I definitely slept for fourteen hours last night which made me feel super rested! It was nice. So I decided, after my brother told me he wasn’t going to cook the chicken we thawed, to fry it and have a little bit of fun. (I enjoy making things up as I go along. You should try it sometime!) I ended up with a delicious (and huge) stack of chicken tenders that were fried in mesquite deliciousness.
- Bonless, skinless chicken breast
- Pepper, Salt, Mesquite
- Heavy Cream
- Vegetable Oil
- A deep frying pan
- An Oven
First you’ll want to put your oil in your frying pan to get hot. I use less than a half an inch of oil in my pan. Enough, really, to cover half of the chicken when you place it into the pan.
Second, you’ll want to give your chicken a “bath”. I used heavy cream mixed with a little water because we didn’t have milk or eggs.
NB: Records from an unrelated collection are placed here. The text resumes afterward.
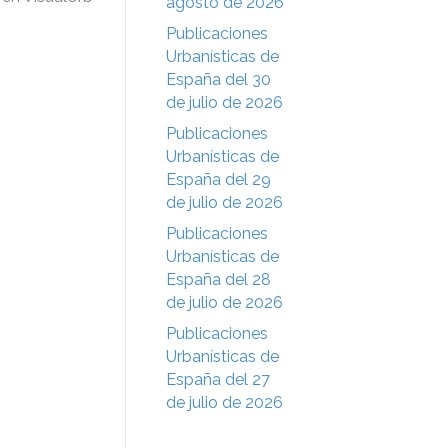
agosto de 2026
Publicaciones
Urbanísticas de
España del 30
de julio de 2026
Publicaciones
Urbanísticas de
España del 29
de julio de 2026
Publicaciones
Urbanísticas de
España del 28
de julio de 2026
Publicaciones
Urbanísticas de
España del 27
de julio de 2026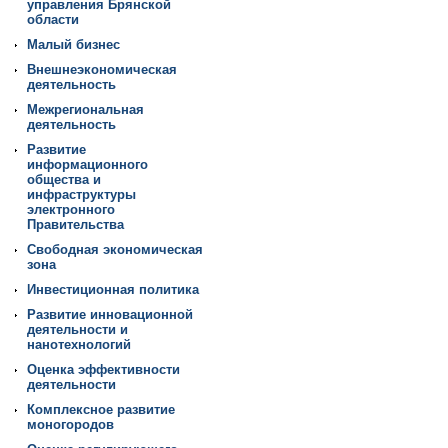
управления Брянской
области
Малый бизнес
Внешнеэкономическая
деятельность
Межрегиональная
деятельность
Развитие
информационного
общества и
инфраструктуры
электронного
Правительства
Свободная экономическая
зона
Инвестиционная политика
Развитие инновационной
деятельности и
нанотехнологий
Оценка эффективности
деятельности
Комплексное развитие
моногородов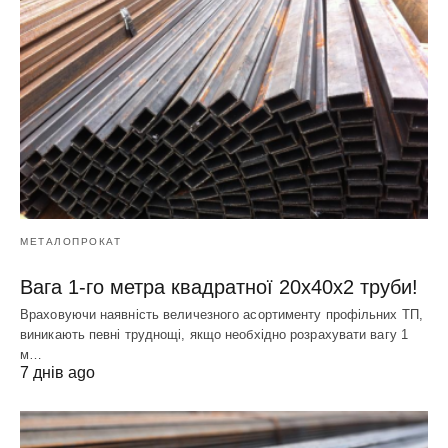
МЕТАЛОПРОКАТ
Вага 1-го метра квадратної 20х40х2 труби!
Враховуючи наявність величезного асортименту профільних ТП,
виникають певні труднощі, якщо необхідно розрахувати вагу 1
м…
7 днів ago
Put your boneless, skinless chicken (mine was cut rather small) into the bath to soak.
Third, mix about half a cup to one cup of flour (depending on how much chicken you have) with some pepper, salt, and mesquite. I rarely measure things (unless I’m baking). Basically I put so much pepper it looked like I had too much and mixed it in. (Maybe a tablespoon or two?) and did the same with the mesquite. I threw in about a teaspoon of salt with it, too.
Fourth, take your bathed chicken and roll it around into the flour. Make sure it is very coated. Place the chicken into the hot oil, close together. Place the lid on the frying pan, and let it sit for a while. Soon the edges will be a very dark brown, at which point you flip your chicken. Keep an eye on it until the other side is equally dark.
I drain mine by putting it on a rack over a pan. A lot of people use papertowels or paperbags. I didn’t have any available.